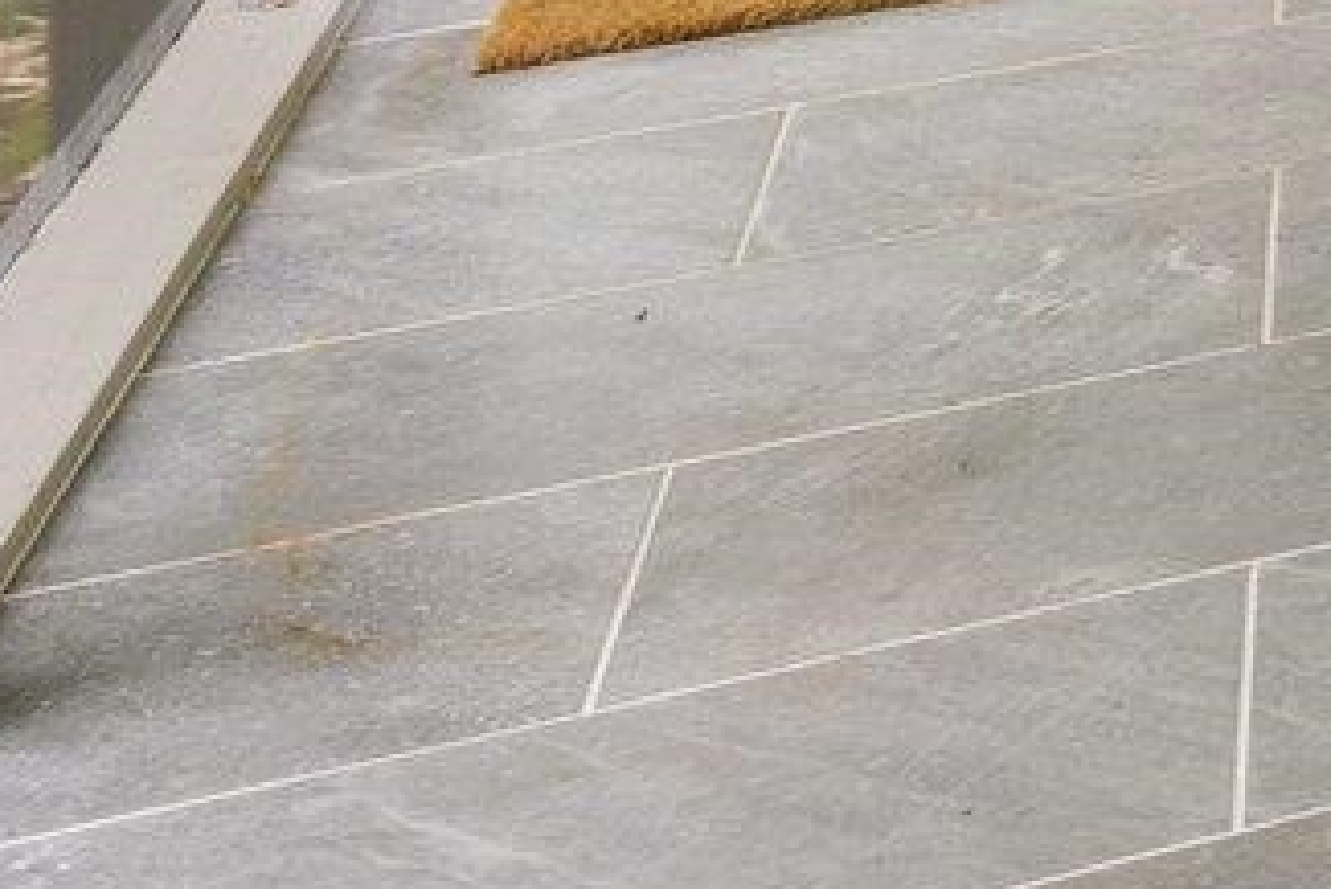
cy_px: -1506
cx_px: 3821
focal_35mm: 107
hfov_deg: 11.8
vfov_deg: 10.3
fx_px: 3958
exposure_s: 1/2
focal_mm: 17
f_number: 9
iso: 100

================================

## Problem description
The answer is the line containing "hfov_deg: 11.8" together with every line after it in the records, repeated exactly and with nothing else.

## Response
hfov_deg: 11.8
vfov_deg: 10.3
fx_px: 3958
exposure_s: 1/2
focal_mm: 17
f_number: 9
iso: 100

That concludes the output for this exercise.